- The Marine Corps is rolling out an array of new weaponry in the near future.
- One important piece of that is the Corps’ new sniper rifle, which replaces a rifle that’s been in use since the mid-1960s.
- Marines are touting the new rifle as “an incredible win” that will give snipers an edge on the battlefield.
The Marine Corps confirmed in early April that its snipers would get the Mk13 Mod 7 sniper rifle to replace the M40 rifle, versions of which the Corps’ snipers have been carrying since the early days of the Vietnam War.
The Mk13 is scheduled to be fielded in late 2018 and throughout 2019, according to a Marine Corps release. And after Marines from active duty, reserve, and training units tried out the new rifle at the beginning of April, they were pleased with the new addition to the arsenal.

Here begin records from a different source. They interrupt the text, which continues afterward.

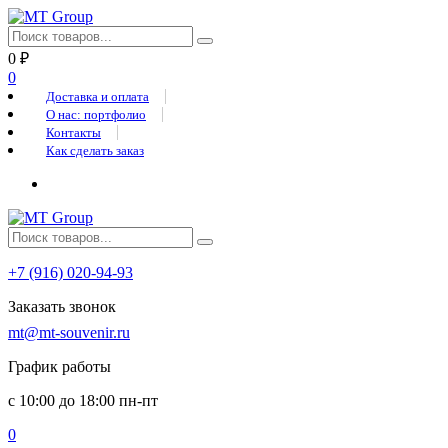
0
₽
0
Доставка и оплата
О нас: портфолио
Контакты
Как сделать заказ
+7 (916) 020-94-93
Заказать звонок
mt@mt-souvenir.ru
График работы
с 10:00 до 18:00 пн-пт
0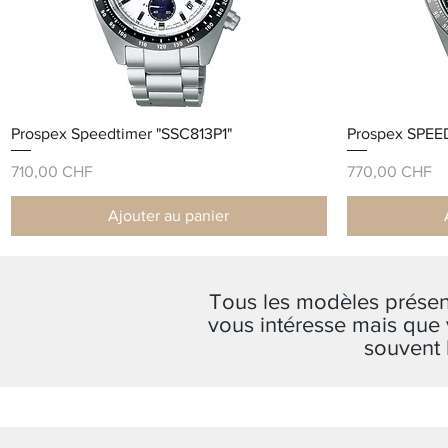
Prospex Speedtimer "SSC813P1"
Prospex SPEE
Prix
Prix
710,00 CHF
770,00 CHF
Ajouter au panier
Tous les modèles présent
vous intéresse mais que 
souvent 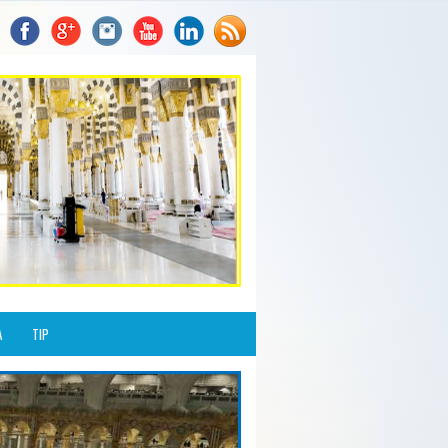
A
TIP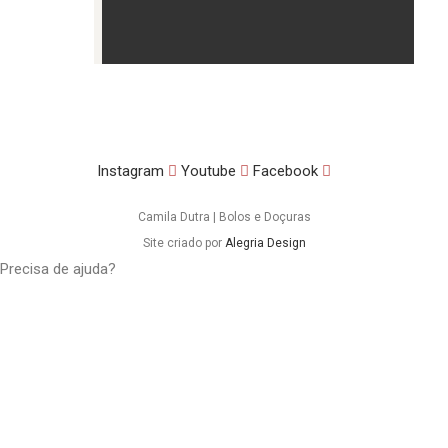
Instagram
Youtube
Facebook
Camila Dutra | Bolos e Doçuras
Site criado por
Alegria Design
Precisa de ajuda?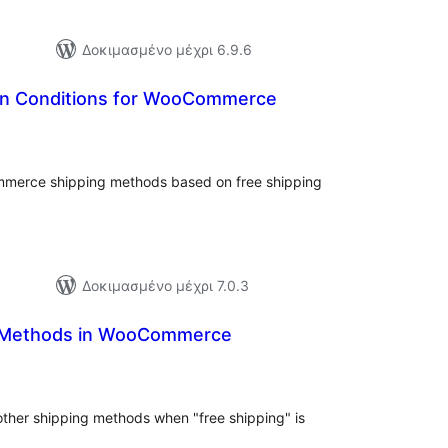
Δοκιμασμένο μέχρι 6.9.6
on Conditions for WooCommerce
ξιολογήσεις
ύνολο
mmerce shipping methods based on free shipping
Δοκιμασμένο μέχρι 7.0.3
g Methods in WooCommerce
ξιολογήσεις
ύνολο
 other shipping methods when "free shipping" is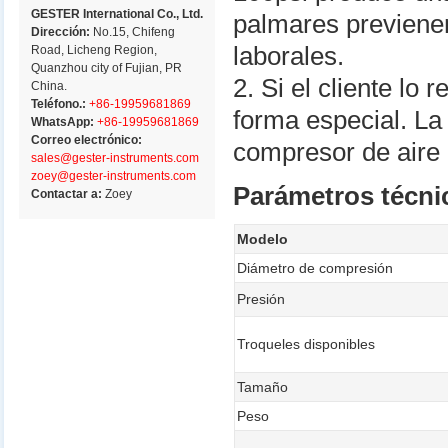
GESTER International Co., Ltd.
palmares previenen
Dirección:
No.15, Chifeng
laborales.
Road, Licheng Region,
Quanzhou city of Fujian, PR
2. Si el cliente lo
China.
Teléfono.:
+86-19959681869
forma especial. La
WhatsApp:
+86-19959681869
Correo electrónico:
compresor de aire 
sales@gester-instruments.com
zoey@gester-instruments.com
Parámetros técni
Contactar a:
Zoey
Modelo
Diámetro de compresión
Presión
Troqueles disponibles
Tamaño
Peso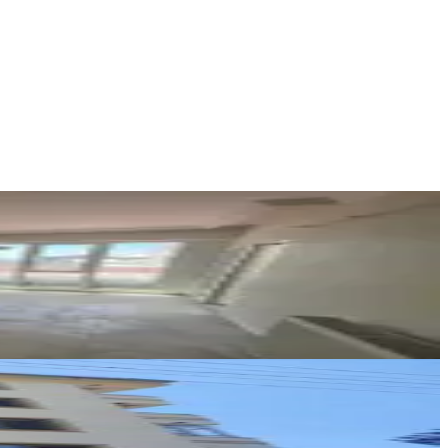
AMAZON GAYRİMENKUL
AMAZON GAYRİMENKUL
Ara
YENİ ROTA İNŞAAT EMLAK
Taner B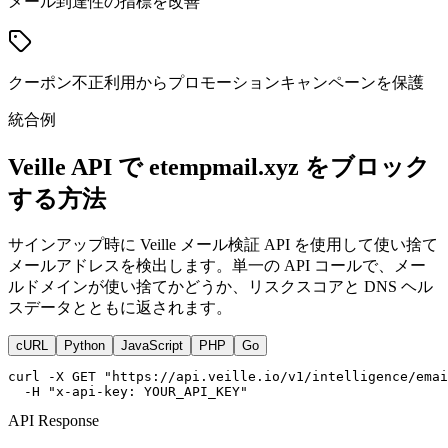
メール到達性の指標を改善
クーポン不正利用からプロモーションキャンペーンを保護
統合例
Veille API で etempmail.xyz をブロック
する方法
サインアップ時に Veille メール検証 API を使用して使い捨て
メールアドレスを検出します。単一の API コールで、メー
ルドメインが使い捨てかどうか、リスクスコアと DNS ヘル
スデータとともに返されます。
cURL
Python
JavaScript
PHP
Go
curl -X GET "https://api.veille.io/v1/intelligence/emai
  -H "x-api-key: YOUR_API_KEY"
API Response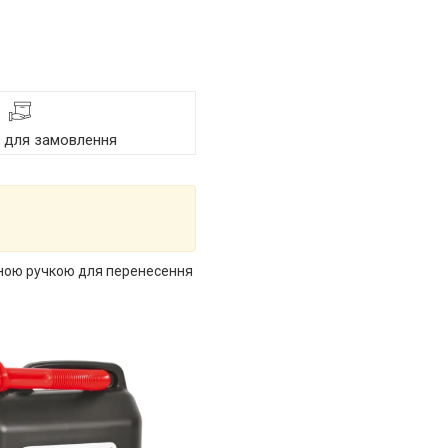
я для замовлення
учною ручкою для перенесення
.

“After the first day on the range, they were sold,” project officer Capt. Frank Coppola said in the release.
Lt. Col. Paul Gillikin, Infantry Weapons team lead at Marine Corps Systems Command, said the most recent version of the M40, the M40A6, would remain in use for training and as an alternate, but, he noted, “When the Mk13 Mod 7 is fielded, it will be the primary sniper rifle in the Marine Corps.”
Putting the Mk13 into wider use will also add commonality to the Corps’ equipment and give Marine scout snipers the same capabilities as NATO forces.
The bolt-action Mk13 was already the primary sniper rifle for Marine Corps Special Operations Command. Feedback from MARSOC use, as well as an assessment by MCSC and a year of use by scout snipers from 3rd Battalion, 5th Marines, who took it on a deployment, led the Corps to adopt the new weapon.
Former snipers told Marine Corps Times that the M40’s range – nearly 1,000 yards, less than the military’s other rifles – wasn’t sufficient for battlefields in Iraq and Afghanistan. One said the April decision was a “long time coming.” (Fighting in Afghanistan has also revealed the shortcomings of the standard 5.56 mm rifle round.)
The Mk13 will add more than 300 yards to scout snipers’ range, taking it beyond 1,000 yards, and the rifle’s .300 Winchester Magnum calibre round is heavier and leaves the gun at a faster speed.
“The .300 Winchester Magnum round will perform better than the current 7.62 NATO ammo in flight, increasing the Marine Sniper’s first-round probability of hit,” Chief Warrant Officer 3 Tony Palzkill, the battalion gunner for Infantry Training Battalion, said in the release. “This upgrade is an incredible win and will allow snipers to engage targets at greater distances.”
The rifle will also be deployed with a better day optical device that offers better magnification and will improve snipers’ ability to locate and fire on targets.
“The new day optic allows for positive identification of enemies at greater distances, and it has a grid-style reticle that allows for rapid reengagement without having to dial adjustments or ‘hold’ without a reference point,” said Sgt. Randy Robles, Quantico Scout Sniper School instructor and MCSC liaison.
“With this type of weapon in the fleet, we will increase our lethality and be able to conceal our location because we are creating a buffer between us and the enemy,” Robles added.
Marine Corps documents for the fiscal year 2018 defence budget included nearly $US4.3 million for the Mk13, according to Marine Corps Times, which reported that the service plans to buy 356 of the new rifles.
The Corps’ 2019 budget proposal included a little less than $US1 million to acquire 116 of the M110A1 Compact Semi-Automatic Sniper System rifles that the Army is adopting, though the Marine Corps said at the time that the M110A1 was not intended to replace the M40A6. Marines themselves were also critical of the CSASS, which has a maximum range less than the M40A6.
New sniper rifles are just one change the Marine Corps is seeking to make.
The service is distributing the M27 Infantry Automatic Rifle to more Marines – and buying them at a lower cost after lawmakers complained about the price – and has made room in its budget to buy 35,000 of the new sidearm the Army has acquired. It’s also looking at a new antitank round, eyeing a new version of the 84 mm Carl Gustaf recoilless rifle, and requesting information about lightweight .50-calibre rounds.
The Corps is also shaking up its unit formations, getting rid of the 0351 infantry assaultman specialty and lowering the number of Marines in each squad to 12 from the current 13, while adding two new leadership positions.